A título de exemplo podemos citar os funcionários das redes de fast food ou de telemarketing, que mesmo esforçados, prestam um serviço inferior ao dos médicos cubanos ou dos professores da rede pública da Noruega, pois evidentemente, a satisfação é menor. Trabalhadores e trabalhadoras com alta remuneração, estabilidade, carga horária menor, menos pressão, usufruindo de uma qualidade de vida melhor, trabalham mais satisfeitos e felizes, atendendo com mais benevolência e eficiência os clientes e produzindo com mais vigor e precisão, melhorando assim a qualidade do serviço/produto.

Se a concorrência por si só, abstratamente, garantisse a boa prestação de um determinado serviço, não teríamos diversos exemplos de monopólios públicos proporcionando serviços melhores. Não teríamos a USP enquanto melhor universidade do Brasil, tampouco o sistema público de saúde de Cuba superior a diversos planos privados de saúde do Brasil.

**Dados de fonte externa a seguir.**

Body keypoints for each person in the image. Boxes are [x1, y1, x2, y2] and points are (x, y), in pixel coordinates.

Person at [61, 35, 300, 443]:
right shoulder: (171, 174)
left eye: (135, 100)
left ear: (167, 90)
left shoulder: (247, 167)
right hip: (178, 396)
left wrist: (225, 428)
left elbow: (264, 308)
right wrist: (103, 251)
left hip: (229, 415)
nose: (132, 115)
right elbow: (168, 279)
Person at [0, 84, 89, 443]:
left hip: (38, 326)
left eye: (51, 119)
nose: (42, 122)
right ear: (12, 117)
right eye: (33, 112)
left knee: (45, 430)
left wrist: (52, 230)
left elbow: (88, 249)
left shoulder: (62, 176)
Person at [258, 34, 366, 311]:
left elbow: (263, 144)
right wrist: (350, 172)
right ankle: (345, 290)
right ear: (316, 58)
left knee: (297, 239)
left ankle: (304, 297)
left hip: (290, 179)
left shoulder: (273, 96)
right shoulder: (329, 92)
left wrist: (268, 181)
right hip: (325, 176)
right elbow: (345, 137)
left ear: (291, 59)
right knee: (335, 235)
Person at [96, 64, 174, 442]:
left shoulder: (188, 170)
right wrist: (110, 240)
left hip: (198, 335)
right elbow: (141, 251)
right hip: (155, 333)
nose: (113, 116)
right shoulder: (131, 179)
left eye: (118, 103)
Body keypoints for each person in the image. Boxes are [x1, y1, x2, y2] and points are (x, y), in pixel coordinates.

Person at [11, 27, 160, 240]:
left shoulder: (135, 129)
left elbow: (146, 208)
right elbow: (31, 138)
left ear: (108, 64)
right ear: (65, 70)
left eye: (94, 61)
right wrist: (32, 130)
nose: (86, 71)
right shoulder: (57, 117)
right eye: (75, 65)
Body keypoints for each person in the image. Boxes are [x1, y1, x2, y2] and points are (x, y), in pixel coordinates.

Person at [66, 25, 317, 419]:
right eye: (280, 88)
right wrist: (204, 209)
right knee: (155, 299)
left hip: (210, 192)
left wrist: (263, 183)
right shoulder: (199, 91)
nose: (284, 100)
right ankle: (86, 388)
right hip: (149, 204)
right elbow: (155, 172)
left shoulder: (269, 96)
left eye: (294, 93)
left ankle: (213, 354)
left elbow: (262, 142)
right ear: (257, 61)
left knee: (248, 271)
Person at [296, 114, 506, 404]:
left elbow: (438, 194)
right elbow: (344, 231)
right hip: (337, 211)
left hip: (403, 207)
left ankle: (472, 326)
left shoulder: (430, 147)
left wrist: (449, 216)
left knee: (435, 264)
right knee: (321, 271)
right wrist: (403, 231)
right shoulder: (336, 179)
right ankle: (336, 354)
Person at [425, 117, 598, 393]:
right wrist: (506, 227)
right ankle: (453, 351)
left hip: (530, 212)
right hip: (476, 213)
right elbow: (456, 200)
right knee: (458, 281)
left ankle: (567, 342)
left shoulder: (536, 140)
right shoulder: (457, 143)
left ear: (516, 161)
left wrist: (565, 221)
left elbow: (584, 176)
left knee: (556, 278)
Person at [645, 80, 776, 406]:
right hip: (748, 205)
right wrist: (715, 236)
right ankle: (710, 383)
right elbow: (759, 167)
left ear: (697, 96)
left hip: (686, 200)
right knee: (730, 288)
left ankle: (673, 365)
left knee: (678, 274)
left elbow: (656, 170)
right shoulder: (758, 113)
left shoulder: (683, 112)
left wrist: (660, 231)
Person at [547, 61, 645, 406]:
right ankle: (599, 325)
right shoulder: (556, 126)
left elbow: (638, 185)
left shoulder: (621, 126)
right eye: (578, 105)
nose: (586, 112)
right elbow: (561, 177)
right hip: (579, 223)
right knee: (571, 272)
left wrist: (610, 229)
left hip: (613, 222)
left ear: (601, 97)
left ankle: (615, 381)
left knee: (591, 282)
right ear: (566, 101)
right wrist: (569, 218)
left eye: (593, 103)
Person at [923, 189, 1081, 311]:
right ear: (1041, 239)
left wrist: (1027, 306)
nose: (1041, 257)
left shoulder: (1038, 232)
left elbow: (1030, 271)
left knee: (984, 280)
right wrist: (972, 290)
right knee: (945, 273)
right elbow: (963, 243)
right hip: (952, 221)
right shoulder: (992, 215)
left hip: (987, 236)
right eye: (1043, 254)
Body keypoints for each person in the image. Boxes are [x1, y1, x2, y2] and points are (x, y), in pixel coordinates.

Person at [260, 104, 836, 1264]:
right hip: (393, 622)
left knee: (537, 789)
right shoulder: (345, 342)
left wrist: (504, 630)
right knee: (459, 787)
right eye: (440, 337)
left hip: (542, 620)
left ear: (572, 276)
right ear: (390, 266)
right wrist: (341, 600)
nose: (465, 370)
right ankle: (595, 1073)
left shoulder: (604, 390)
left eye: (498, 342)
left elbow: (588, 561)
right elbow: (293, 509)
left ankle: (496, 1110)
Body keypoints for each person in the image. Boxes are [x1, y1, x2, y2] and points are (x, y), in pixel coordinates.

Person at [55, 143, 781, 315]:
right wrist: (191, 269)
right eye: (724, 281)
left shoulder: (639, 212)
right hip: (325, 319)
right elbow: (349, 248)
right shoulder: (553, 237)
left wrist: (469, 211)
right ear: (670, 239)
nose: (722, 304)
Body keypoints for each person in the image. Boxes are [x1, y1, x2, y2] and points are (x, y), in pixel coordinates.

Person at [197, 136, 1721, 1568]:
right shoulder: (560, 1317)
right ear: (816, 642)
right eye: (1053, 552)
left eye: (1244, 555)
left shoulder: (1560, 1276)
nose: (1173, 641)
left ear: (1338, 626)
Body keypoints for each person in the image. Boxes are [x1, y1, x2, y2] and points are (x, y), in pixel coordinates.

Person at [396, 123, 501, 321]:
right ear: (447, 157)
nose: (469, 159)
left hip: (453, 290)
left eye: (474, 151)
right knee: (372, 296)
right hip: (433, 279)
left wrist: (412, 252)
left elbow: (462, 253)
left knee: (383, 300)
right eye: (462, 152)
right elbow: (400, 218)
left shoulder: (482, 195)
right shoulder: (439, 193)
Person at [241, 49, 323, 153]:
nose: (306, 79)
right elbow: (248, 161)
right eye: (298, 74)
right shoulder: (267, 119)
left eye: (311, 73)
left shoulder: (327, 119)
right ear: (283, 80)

Para se ter uma oferta sofisticada e qualificada, além de funcionários atenciosos, produtivos, eficientes e felizes, é indispensável o uso de tecnologia. Nesse sentido, empresas públicas ou cooperativas detendo o monopólio do mercado possuem mais capacidade de investimento, já que a concentração de capital é maior, possibilitando otimizar, informatizar, modernizar e baratear a produção, gestão, distribuição e o atendimento. Não à toa a URSS se tornou a segunda maior potência industrial do mundo em menos de 20 anos, e a China, que controla a maior parte de seu sistema bancário e as empresas de setores estratégicos, é o país que mais investe em robótica no século XXI. [1]

Portanto, não se trata de liberalizar o mercado, mas sim de aumentar a remuneração mínima e média dos trabalhadores, garantir estabilidade, reduzir a jornada de trabalho, diminuir a pressão psicológica que a competição desenfreada exerce sobre cada funcionário, investir em tecnologia e proporcionar serviços públicos de saúde e educação de qualidade.

Algo que exige uma radical mudança no sistema econômico, de modo que a classe trabalhadora tenha a propriedade dos meios de produção e não fique meramente a mercê da lógica da economia de mercado.